A THREE-DAY meeting of 50 of world’s top social innovators in Dublin has yielded hundreds of commitments to help establish projects to tackle key challenges facing the country.
The Change Nation event, billed as a “social innovation platform”, involved connecting social entrepreneurs with philanthropists, business and political leaders through hundreds of one-on-one meetings in Dublin Castle and Farmleigh.
The idea is to adopt proven solutions to problems in areas such as environment, education, civic participation or health and to expand them in Ireland.
At the conclusion of the event in Farmleigh on Saturday, the Change Nation team had logged some 225 commitments to help develop key solutions over the coming months.

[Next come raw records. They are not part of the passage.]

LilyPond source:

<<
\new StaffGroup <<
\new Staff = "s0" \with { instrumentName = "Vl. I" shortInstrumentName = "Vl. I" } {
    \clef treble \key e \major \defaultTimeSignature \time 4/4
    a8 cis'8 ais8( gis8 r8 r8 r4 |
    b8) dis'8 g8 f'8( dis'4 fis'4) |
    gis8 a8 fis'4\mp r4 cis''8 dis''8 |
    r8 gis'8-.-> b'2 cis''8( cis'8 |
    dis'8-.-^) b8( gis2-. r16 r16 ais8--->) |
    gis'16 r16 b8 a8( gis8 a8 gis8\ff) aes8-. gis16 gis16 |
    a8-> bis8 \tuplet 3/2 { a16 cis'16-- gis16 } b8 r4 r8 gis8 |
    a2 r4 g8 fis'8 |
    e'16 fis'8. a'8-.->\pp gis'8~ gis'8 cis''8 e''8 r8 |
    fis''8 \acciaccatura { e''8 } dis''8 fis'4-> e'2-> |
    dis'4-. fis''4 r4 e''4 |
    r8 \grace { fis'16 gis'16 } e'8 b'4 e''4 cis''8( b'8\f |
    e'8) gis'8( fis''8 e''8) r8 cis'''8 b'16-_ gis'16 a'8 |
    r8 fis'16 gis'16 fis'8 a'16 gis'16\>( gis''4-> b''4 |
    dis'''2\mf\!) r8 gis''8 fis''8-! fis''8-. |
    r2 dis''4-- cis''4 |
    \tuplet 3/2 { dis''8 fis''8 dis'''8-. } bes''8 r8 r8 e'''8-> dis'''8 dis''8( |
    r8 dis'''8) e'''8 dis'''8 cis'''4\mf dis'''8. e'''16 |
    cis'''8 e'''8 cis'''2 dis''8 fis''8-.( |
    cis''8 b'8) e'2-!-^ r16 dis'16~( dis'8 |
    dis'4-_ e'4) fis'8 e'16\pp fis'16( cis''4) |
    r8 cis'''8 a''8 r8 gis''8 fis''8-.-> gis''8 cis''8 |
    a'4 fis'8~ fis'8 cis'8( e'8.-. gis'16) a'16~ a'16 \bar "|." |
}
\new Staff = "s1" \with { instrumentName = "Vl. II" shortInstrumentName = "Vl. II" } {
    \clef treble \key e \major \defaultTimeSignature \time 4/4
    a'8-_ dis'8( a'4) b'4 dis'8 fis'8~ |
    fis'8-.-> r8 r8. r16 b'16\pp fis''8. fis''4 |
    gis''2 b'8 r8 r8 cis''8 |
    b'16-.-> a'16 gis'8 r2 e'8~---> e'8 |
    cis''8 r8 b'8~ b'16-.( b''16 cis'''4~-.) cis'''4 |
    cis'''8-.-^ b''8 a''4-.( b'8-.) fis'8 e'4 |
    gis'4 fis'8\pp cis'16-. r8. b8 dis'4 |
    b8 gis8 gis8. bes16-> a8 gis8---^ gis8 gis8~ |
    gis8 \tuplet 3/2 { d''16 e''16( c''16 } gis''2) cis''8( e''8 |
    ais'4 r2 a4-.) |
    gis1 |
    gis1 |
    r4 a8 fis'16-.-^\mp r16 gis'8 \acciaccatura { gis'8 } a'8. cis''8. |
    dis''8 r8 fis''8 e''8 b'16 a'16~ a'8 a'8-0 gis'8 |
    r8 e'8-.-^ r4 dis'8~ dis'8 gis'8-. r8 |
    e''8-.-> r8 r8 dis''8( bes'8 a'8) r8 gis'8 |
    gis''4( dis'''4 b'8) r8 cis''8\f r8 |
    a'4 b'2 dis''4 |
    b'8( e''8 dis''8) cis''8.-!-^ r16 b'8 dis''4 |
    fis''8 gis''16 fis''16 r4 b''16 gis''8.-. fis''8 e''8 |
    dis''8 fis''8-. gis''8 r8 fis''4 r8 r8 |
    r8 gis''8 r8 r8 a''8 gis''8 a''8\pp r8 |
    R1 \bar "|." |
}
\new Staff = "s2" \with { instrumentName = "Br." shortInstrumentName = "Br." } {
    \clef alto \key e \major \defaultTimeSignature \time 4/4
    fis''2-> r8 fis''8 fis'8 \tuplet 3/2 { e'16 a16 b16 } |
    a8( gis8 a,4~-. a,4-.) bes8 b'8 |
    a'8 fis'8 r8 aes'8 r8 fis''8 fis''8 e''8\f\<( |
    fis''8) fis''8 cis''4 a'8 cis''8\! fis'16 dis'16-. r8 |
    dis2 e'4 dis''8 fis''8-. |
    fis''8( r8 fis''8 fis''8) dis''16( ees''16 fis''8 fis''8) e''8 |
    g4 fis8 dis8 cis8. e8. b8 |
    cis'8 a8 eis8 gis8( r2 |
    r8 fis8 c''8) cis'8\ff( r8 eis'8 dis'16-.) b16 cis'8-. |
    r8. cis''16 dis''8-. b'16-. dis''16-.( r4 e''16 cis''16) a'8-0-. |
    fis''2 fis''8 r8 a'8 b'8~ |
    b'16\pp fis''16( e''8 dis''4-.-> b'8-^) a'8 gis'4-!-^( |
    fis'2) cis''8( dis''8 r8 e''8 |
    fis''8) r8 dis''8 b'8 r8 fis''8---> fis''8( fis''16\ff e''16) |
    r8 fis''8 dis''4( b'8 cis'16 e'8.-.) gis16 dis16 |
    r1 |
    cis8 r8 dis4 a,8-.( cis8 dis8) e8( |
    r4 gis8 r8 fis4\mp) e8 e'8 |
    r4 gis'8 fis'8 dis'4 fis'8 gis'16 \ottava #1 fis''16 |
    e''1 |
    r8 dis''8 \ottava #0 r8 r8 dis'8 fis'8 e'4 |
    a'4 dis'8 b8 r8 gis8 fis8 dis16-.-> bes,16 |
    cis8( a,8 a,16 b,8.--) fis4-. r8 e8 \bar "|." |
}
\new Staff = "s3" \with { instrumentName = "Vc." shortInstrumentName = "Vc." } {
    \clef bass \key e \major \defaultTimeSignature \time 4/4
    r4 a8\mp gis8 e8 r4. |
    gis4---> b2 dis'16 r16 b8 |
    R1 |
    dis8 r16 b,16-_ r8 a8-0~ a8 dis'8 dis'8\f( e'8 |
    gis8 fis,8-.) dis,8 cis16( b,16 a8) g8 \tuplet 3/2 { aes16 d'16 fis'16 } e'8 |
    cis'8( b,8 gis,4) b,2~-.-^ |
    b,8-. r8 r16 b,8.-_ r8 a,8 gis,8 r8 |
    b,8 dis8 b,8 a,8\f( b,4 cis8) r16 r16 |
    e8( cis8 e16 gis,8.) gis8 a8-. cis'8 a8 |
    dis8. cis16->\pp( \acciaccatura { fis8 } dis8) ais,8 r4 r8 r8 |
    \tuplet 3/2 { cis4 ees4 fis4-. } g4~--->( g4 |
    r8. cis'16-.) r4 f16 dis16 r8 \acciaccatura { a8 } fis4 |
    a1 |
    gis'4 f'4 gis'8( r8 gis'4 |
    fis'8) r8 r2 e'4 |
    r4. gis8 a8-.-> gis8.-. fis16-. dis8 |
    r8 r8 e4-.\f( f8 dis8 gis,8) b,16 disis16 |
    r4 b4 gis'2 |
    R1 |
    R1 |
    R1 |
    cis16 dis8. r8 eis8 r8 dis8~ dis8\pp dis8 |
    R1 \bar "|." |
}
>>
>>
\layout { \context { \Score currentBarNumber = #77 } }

Among them were pledges to:
Join and develop a “parliament watch” website - set up in Germany in recent years - to allow citizens communicate with and scrutinise their political representatives;
The Health Service Executive will establish“Project Echo”, originally set up in New Mexico in the US, which uses technology to safely treat chronic diseases in rural and isolated areas;
Minister for Children Frances Fitzgerald has invited the head of Roots of Empathy – an initiative in Canada which promotes empathy among schoolchildren – to contribute to Ireland’s early years education strategy;
Offers to provide a premises for the “My Mind” group in Cork, which is an affordable, self-referral model of mental healthcare that has been operating successful in Dublin.
Paul O’Hara, founder of Change Nation and director of Ashoka, a group which promotes social entrepreneurship, said the commitments of support were just the beginning of the process.
“We’d like to see 25 of these ideas started up within 12 months. Some of them are already up and running – in that case, we want to accelerate their growth,” he said.